◆ WHAT IS EXPECTED: Return every line from the entries below that contains the word "cucumbers", matching its case exactly.

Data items
◆ ◆ ◆ ◆ ◆

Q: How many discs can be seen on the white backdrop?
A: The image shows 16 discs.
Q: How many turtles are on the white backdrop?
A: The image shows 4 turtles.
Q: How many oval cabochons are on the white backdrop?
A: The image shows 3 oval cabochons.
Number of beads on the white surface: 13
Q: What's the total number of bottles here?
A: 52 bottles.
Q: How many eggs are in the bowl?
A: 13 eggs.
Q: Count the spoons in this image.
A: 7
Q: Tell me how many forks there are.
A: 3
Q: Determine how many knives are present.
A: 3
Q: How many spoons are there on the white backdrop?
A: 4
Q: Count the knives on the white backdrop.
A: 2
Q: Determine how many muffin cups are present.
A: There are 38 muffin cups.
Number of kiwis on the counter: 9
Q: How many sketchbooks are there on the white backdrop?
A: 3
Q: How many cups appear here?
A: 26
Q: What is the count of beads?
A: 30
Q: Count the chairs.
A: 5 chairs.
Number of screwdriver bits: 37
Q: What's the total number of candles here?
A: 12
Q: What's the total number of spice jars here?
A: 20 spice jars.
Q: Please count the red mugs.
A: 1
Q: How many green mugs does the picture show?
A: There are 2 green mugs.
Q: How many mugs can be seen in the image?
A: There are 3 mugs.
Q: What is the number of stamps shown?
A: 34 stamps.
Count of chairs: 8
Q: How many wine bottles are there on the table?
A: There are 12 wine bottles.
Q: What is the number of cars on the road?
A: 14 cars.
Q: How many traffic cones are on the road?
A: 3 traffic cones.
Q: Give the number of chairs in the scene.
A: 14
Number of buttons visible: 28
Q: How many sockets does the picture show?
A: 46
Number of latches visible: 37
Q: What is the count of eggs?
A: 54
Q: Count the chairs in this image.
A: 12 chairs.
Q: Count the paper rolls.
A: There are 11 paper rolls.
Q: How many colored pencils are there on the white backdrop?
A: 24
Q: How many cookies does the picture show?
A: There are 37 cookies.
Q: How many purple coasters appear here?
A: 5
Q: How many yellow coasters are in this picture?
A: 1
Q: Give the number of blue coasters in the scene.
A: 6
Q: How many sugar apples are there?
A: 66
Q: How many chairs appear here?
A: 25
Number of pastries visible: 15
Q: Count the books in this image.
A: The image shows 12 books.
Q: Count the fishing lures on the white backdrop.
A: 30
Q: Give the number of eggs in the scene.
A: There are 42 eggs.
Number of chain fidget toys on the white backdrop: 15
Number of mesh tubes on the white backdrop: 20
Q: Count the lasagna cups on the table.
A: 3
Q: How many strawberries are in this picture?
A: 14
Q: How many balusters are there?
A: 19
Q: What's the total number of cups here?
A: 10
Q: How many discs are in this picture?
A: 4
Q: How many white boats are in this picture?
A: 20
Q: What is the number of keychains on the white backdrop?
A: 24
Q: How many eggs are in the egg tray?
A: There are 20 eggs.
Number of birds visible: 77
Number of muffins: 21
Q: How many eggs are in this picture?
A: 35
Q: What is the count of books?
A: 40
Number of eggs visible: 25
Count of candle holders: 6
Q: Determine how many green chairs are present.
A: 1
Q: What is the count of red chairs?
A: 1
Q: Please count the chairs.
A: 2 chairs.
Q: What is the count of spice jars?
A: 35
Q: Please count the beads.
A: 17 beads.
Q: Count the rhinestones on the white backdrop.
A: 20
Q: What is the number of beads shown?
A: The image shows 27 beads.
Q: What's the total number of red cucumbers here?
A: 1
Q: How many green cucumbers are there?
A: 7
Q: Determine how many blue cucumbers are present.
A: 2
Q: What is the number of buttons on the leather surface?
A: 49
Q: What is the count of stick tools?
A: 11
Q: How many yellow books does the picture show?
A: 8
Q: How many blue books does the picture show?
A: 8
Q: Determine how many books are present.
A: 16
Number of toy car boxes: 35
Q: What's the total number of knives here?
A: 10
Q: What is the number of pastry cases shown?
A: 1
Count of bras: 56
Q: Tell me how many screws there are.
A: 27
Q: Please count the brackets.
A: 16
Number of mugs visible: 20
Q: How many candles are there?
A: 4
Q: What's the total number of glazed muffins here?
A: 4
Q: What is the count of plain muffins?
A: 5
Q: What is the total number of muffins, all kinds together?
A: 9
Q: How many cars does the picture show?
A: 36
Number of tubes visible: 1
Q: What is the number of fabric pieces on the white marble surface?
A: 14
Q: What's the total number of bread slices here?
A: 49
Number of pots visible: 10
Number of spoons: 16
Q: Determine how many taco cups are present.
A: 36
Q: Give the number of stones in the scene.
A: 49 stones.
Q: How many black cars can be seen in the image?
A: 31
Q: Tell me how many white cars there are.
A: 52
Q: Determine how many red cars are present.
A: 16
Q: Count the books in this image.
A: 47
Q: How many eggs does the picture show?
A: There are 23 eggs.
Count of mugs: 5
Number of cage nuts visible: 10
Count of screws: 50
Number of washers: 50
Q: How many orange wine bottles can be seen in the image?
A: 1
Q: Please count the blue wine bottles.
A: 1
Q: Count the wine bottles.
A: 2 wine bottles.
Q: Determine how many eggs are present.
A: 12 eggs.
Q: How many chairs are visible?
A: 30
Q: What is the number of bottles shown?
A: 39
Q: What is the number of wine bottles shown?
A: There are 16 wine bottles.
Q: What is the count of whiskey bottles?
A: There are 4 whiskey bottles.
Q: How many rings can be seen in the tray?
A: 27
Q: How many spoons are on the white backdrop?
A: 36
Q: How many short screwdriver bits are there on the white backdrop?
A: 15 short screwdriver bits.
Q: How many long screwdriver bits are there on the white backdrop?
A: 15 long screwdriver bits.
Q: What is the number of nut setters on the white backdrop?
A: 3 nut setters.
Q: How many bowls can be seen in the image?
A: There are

◆ ◆ ◆ ◆ ◆

◆ EXPECTED ANSWER:
Q: What's the total number of red cucumbers here?
Q: How many green cucumbers are there?
Q: Determine how many blue cucumbers are present.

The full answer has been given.